March 29, 2016
Bicycle Thieves
Jake Mulligan READ TIME: 3 MIN.
To English-language audiences, it may be one of the most famous foreign-language films ever made: Vittorio De Sica's "Bicycle Thieves," made in Italy in 1948, has come to represent a form of cinematic realism that influences filmmakers and artists to the present day. His story concerns people marked by the ordinary nature of their dramatic conflicts-the narrative considering the need to make money, the need to eat, and the need to have a place to sleep, all by a plot that turns on the wheel of the apparatus that allows us to work (in this case not just a body, but the eponymous bicycle.) Antonio Ricci (Lamberto Maggiorani) obtains a job at the moment he needs it most, when all he has left to sell are the bedsheets on his mattress. But the bike he needs to earn that living gets stolen on day one, sending him and his son Bruno (Enzo Staiola) scurrying throughout Rome in search of the man who took it. The word that's been tagged to the film eternally is "neorealist," but you might describe it more aptly as being "street-level."

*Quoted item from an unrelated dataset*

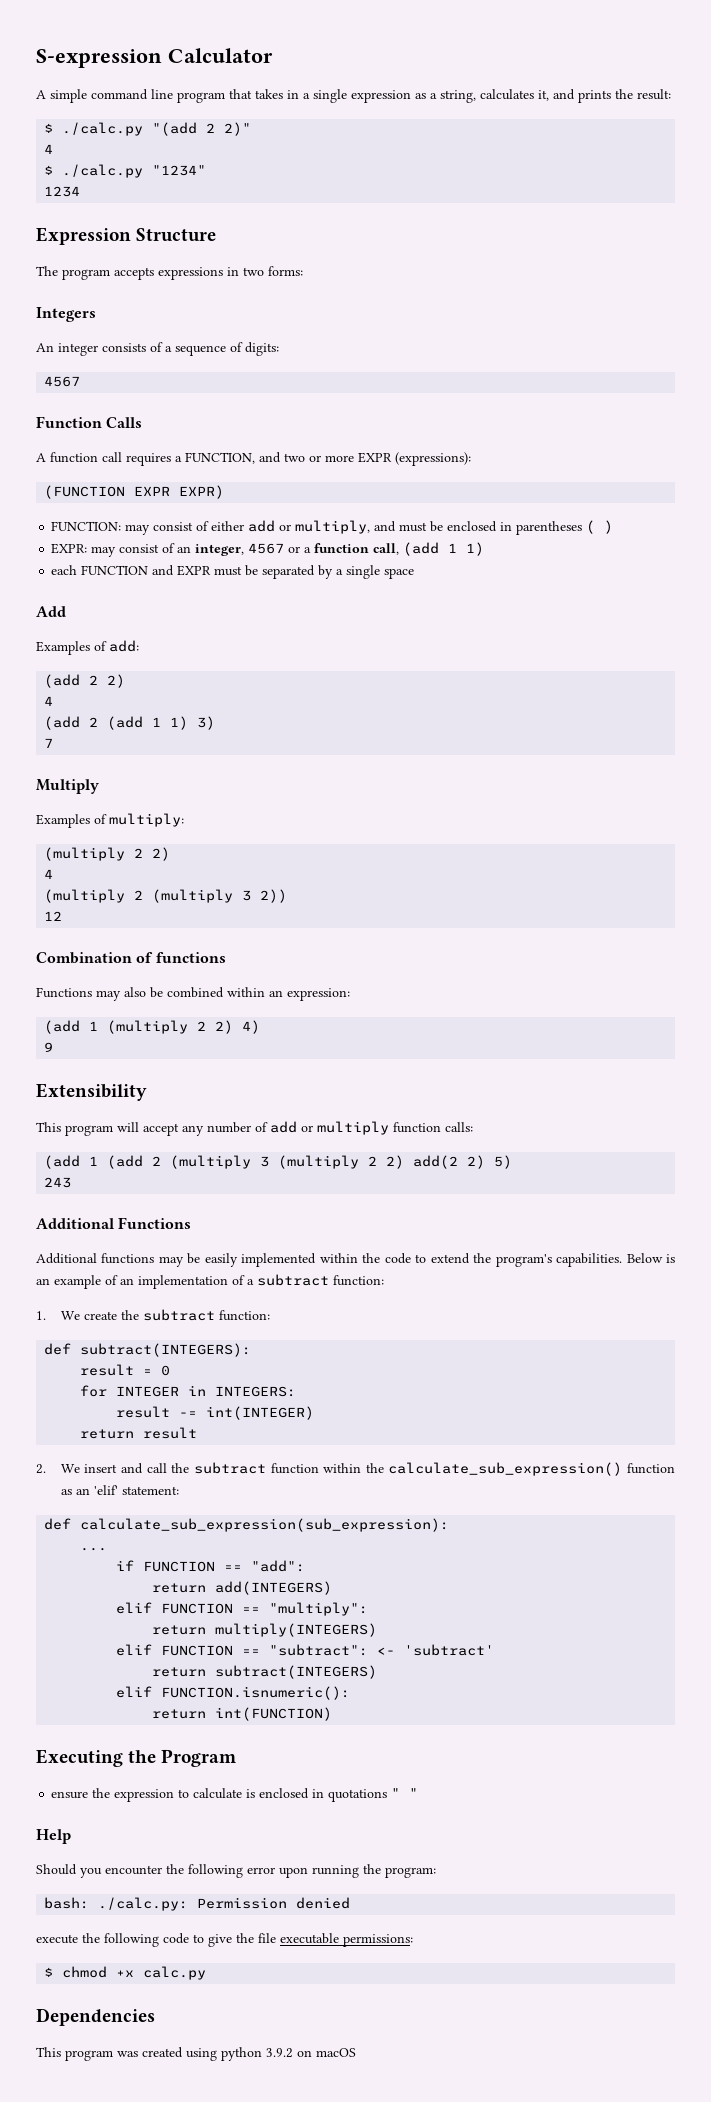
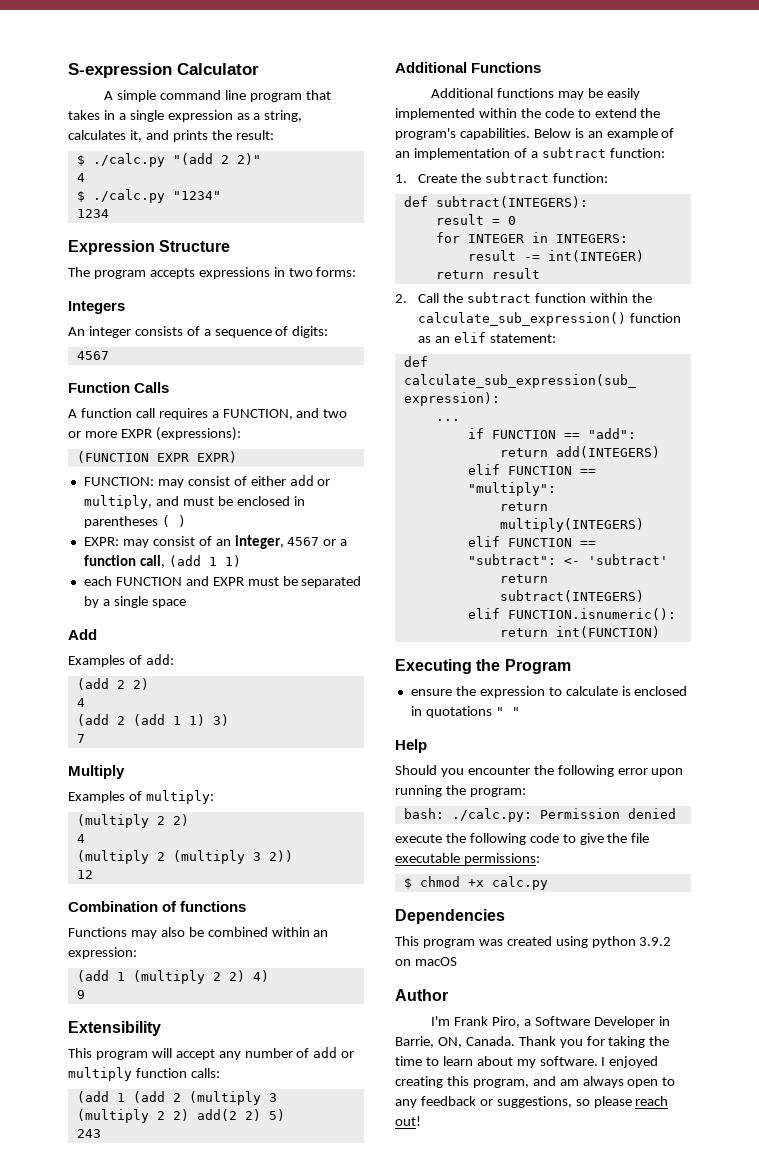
[60,1311,117,1320] We create -> [418,174,458,183] Create
[60,1463,167,1474] We insert and call -> [418,293,440,303] Call
[93,1485,118,1495] 'elif' -> [454,332,487,343] elif
(356, 2052) none -> [395,989,448,1001] [431,1016,670,1028] [395,1036,670,1048] [395,1056,659,1068] [395,1076,676,1088] [395,1096,669,1108] [395,1116,421,1126] // Author // I'm Frank Piro, a Software Developer in Barrie, ON, Canada. Thank you for taking the time to learn about my software. I enjoyed creating this program, and am always open to any feedback or suggestions, so please reach out!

The narrative isn't far from the realm of melodrama, but De Sica's production methods and visual rhythm develop a language of their own making. Using nonprofessional actors and shooting real locations as though this were a work of nonfiction, he captures the bustle of his setting-the way the people move, the way they yell over one another, the one everyone has a story turning behind that of our main character. De Sica would eventually work for an American studio and direct "Terminal Station," which makes a point of staying behind its main character at the end of every scene, and looking at the Italian locals who follow in her footsteps. But already in the background of "Bicycle Thieves," he's accomplishing the same thing: behind the emotion of his inexorable tragedy, there are the sounds of the street, uncaring and true.
Criterion's Blu-ray release of the film features numerous extra features that tell De Sica-focused memories-some are his own, and others belong to his collaborators. For the former, there's a booklet that accompanies the disc, and features writing by the director about his impressions and recollections of the classic film's production. Also included is an essay by Godfrey Cheshire, among other pieces of writing. Additional extras on the disc itself expand on the image of the man who made the movie: one, entitled "Working with De Sica," features three different interview subjects (screenwriter Suso Cecchi d'Amico, film scholar Callisto Cosulich, and actor Enzo Staiola) speaking in-depth about their relationship with the director (particularly Staiola, who shares his own childhood memories of working with the revered auteur.)
The other two extra features are focused on the neorealism aspect of the film's legacy. The first is an almost-hourlong documentary profile of screenwriter Cesare Zavattini (the piece is directed by Carlo Lizzani,) which aims to document the way that his sense for mixing regional texture with narrative structure helped to upend entire traditions of film history (the people here to comment include numerous contemporary filmmakers, all of them claiming the influence of De Sica's cinema.) The second extra says it plainly up front-"Life as it Is: The Neorealist Movement in Italy" is a short-form (40 minutes) documentary (led by film scholar Mark Shiel) that aims to further explain the sociocultural conditions and filmmaking methods that allowed the form to flourish as it once did. "Bicycle Thieves" may not represent its beginning, but it has certainly come to represent one of the apexes of the form-and it seems doubtful that it'll ever be served better on home video than it has been by this latest Criterion release.